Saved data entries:

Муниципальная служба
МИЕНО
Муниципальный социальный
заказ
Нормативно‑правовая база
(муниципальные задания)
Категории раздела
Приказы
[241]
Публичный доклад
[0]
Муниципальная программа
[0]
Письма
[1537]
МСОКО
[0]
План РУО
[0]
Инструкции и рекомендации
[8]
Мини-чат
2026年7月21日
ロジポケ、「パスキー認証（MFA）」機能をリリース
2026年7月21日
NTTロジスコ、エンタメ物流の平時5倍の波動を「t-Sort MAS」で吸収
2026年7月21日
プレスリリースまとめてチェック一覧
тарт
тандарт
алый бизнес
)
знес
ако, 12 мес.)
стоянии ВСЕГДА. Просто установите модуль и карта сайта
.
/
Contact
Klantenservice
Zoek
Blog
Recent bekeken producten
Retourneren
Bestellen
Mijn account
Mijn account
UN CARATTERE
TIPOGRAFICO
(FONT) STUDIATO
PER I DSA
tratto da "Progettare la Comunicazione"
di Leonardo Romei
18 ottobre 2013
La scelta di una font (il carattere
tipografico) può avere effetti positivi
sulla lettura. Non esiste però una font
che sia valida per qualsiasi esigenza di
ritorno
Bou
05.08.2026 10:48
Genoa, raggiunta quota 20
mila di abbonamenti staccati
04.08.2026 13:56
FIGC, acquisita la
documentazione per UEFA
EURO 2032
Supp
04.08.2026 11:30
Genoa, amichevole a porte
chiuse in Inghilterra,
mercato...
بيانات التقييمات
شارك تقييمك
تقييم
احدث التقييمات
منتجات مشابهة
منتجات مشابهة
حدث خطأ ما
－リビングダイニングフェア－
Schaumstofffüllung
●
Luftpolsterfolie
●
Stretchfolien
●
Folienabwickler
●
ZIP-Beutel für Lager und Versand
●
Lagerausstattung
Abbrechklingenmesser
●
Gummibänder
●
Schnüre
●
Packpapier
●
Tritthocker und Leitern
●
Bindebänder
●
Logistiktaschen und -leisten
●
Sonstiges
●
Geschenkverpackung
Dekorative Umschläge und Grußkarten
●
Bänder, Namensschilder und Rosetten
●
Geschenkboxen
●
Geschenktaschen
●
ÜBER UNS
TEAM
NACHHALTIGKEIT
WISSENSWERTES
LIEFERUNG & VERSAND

> _Request_: Could you copy exactly the lines from the first line of the records above through the line containing "ако, 12 мес.)", both included, and nothing else?

> _Solution to this task_:
Муниципальная служба
МИЕНО
Муниципальный социальный
заказ
Нормативно‑правовая база
(муниципальные задания)
Категории раздела
Приказы
[241]
Публичный доклад
[0]
Муниципальная программа
[0]
Письма
[1537]
МСОКО
[0]
План РУО
[0]
Инструкции и рекомендации
[8]
Мини-чат
2026年7月21日
ロジポケ、「パスキー認証（MFA）」機能をリリース
2026年7月21日
NTTロジスコ、エンタメ物流の平時5倍の波動を「t-Sort MAS」で吸収
2026年7月21日
プレスリリースまとめてチェック一覧
тарт
тандарт
алый бизнес
)
знес
ако, 12 мес.)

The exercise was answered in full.